Support Vector Machines (SVMs) Overview

  • SVMs are a powerful classification and regression algorithm.
  • They aim to find an optimal hyperplane that best separates data points of different classes.
  • A key goal of SVMs is to maximise the margin between the classes, meaning to create the largest possible gap between the decision boundary and the closest data points.
  • The data points closest to the decision boundary are called Support Vectors. These are crucial because they directly influence the position and orientation of the hyperplane.
  • SVMs are designed to create a model that generalises well to unseen data.

Hard Margin SVM

  • Concept: Hard Margin SVM is used when data is linearly separable without any overlapping points.
  • Goal: To find a decision boundary (hyperplane) that perfectly separates the classes with the maximum possible margin, ensuring no data points fall within the margin or on the wrong side of the boundary.
  • Mathematical Formulation:
    • The decision boundary is represented by the equation w.x + b = 0, where w is the weight vector and b is the bias.
    • For a given data point x_i with its true label y_i (either +1 or -1), the constraint for correct classification is y_i * (w.x_i + b) >= 1.
    • The goal is to maximise the margin, which is mathematically equivalent to minimising ||w|| or (1/2) * ||w||^2. The margin width is 2 / ||w||.
  • Limitations: Hard Margin SVM is not suitable for non-linearly separable data or data with noise/outliers, as it requires perfect separation. If the data cannot be perfectly separated by a linear boundary, a hard margin SVM will not find a solution.

Soft Margin SVM

  • Concept: Soft Margin SVM is an extension of Hard Margin SVM designed to handle data that is not perfectly linearly separable or contains noise.
  • It allows for some misclassifications or points to fall within the margin, making it more robust for real-world scenarios.

The Kernel Trick

  • Purpose: The Kernel Trick is a crucial feature of SVMs that allows them to classify non-linear data.
  • Mechanism: It works by implicitly mapping the original data from a lower-dimensional space (e.g., 2D) into a higher-dimensional feature space (e.g., 3D) where the data becomes linearly separable. Once transformed, a linear decision boundary (a hyperplane) can then be used to separate the classes in this new higher-dimensional space.
  • Computational Efficiency: A key benefit of the kernel trick is that it avoids explicit transformation of data points into the higher-dimensional space.

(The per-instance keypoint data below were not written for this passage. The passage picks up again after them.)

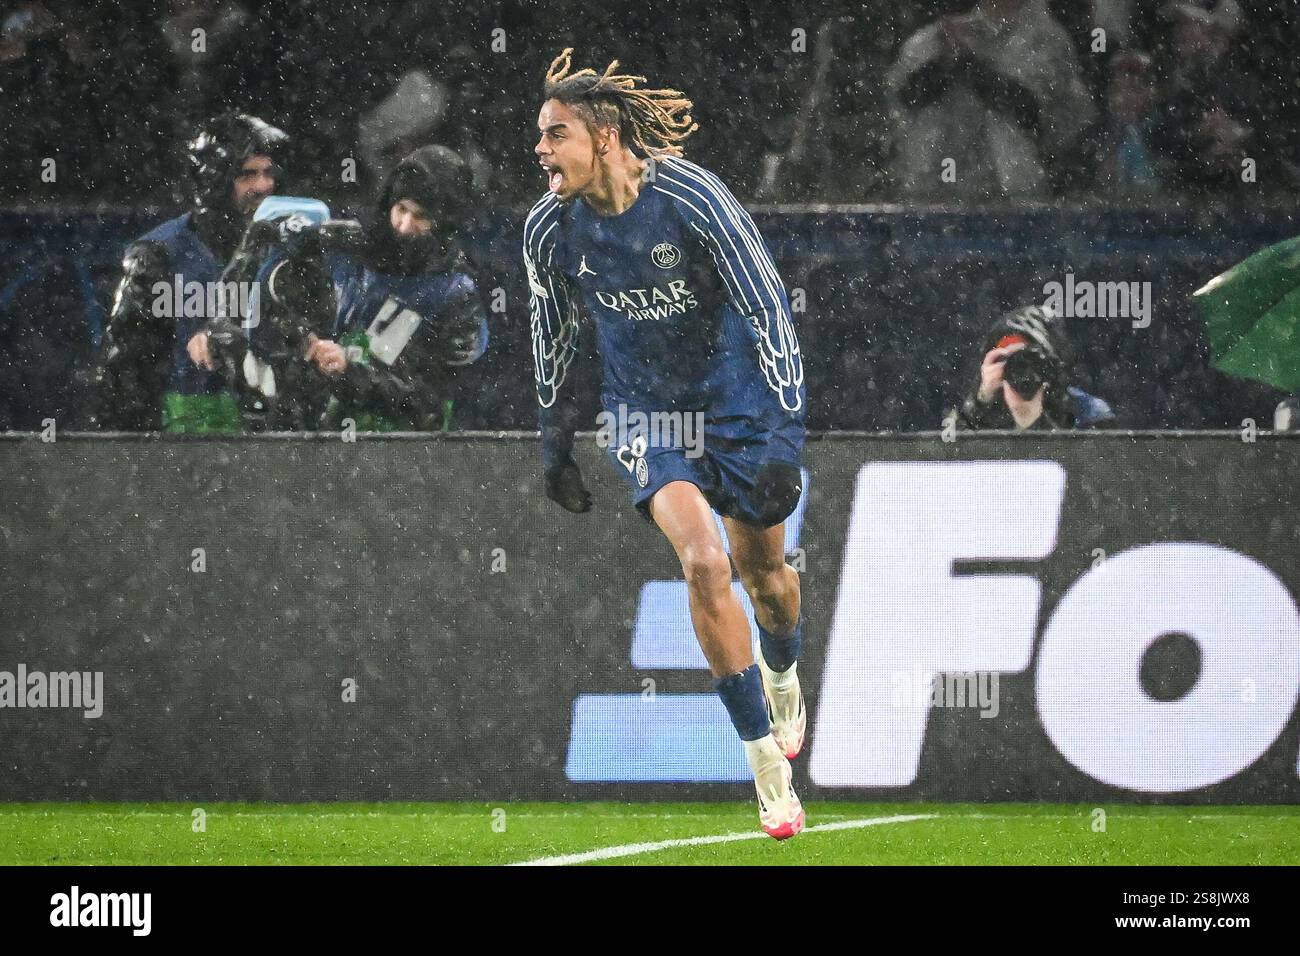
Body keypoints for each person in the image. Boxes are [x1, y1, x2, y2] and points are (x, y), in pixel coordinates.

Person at [524, 49, 807, 839]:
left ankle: (783, 670)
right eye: (539, 138)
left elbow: (769, 311)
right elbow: (551, 335)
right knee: (704, 560)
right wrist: (555, 439)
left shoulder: (692, 195)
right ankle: (765, 770)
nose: (541, 151)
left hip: (737, 408)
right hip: (645, 415)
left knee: (767, 578)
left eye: (556, 134)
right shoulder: (548, 227)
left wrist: (783, 433)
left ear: (605, 136)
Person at [187, 145, 488, 431]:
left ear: (445, 222)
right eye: (401, 209)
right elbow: (258, 276)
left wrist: (351, 371)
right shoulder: (345, 247)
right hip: (324, 443)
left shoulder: (457, 294)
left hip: (403, 455)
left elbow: (428, 403)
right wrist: (218, 331)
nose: (405, 225)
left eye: (421, 216)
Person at [91, 112, 288, 431]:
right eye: (247, 175)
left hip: (270, 430)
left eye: (268, 173)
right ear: (216, 180)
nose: (263, 185)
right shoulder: (159, 255)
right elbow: (124, 368)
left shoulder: (282, 248)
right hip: (185, 434)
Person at [954, 305, 1117, 430]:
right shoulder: (976, 415)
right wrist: (981, 402)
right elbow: (947, 465)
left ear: (1050, 362)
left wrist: (1038, 425)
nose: (1019, 367)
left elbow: (1095, 469)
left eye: (1029, 356)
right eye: (1005, 359)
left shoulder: (1088, 412)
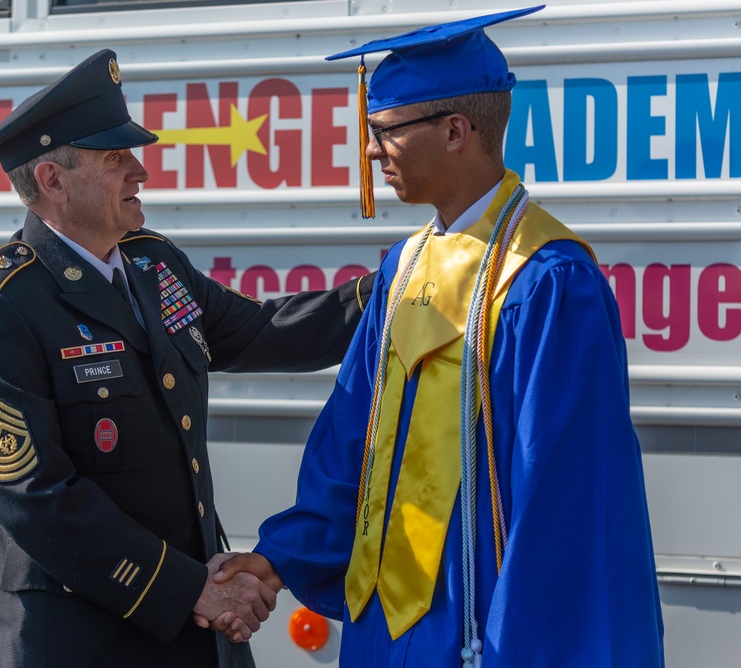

Instead, it uses a "kernel function" that calculates the dot product of the transformed features in the original low-dimensional space, saving significant computational cost. You don't actually create new features; you just fit them into the formula.

Example: Radial Basis Function (RBF) Kernel

  • The RBF kernel is a common non-linear kernel function.
  • Example Transformation: For 2D data (x, y) that is circularly separated (e.g., red points in the centre, blue points around them), applying an RBF kernel transforms it into 3D space.
  • Effect of RBF: The RBF function (e.g., e^(-x^2)) causes the central data points to be lifted upwards in the new dimension, while the outer points remain relatively lower. This transformation makes the data linearly separable by a plane in the 3D space.
  • Demonstration: In an example, a linear SVM applied to non-linear data achieved only 55% accuracy, but when the RBF kernel was applied, the accuracy jumped to 100% without any explicit feature engineering. This demonstrates the power of the kernel trick.

Other Kernels

  • Besides RBF, other kernel functions can be used, such as the Polynomial Kernel.
  • The effectiveness of polynomial kernels can vary depending on their "degree". For instance, a polynomial kernel with degree 2 might perform well, while a degree 3 polynomial might yield poorer results.

In essence, the kernel trick allows SVMs to classify complex, non-linear patterns by finding a way to make them linearly separable in a higher-dimensional space without the high computational cost of actually projecting the data.